→ Records shown
--

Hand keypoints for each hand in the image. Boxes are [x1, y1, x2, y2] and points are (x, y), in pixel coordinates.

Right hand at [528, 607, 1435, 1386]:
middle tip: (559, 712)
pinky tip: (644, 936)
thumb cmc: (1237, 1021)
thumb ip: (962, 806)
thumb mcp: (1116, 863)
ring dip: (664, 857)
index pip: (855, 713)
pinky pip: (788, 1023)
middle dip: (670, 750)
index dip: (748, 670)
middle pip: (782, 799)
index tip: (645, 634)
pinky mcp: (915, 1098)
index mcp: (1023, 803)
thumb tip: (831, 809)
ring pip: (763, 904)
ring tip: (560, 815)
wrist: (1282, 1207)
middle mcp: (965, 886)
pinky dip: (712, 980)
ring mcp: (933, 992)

--

→ Problem statement
All lines from the one with "middle pip: (782, 799)" to the end of the records must be set down exactly. Skip every line before it.

→ Response for this exercise
middle pip: (782, 799)
index tip: (645, 634)
pinky mcp: (915, 1098)
index mcp: (1023, 803)
thumb tip: (831, 809)
ring pip: (763, 904)
ring tip: (560, 815)
wrist: (1282, 1207)
middle mcp: (965, 886)
pinky dip: (712, 980)
ring mcp: (933, 992)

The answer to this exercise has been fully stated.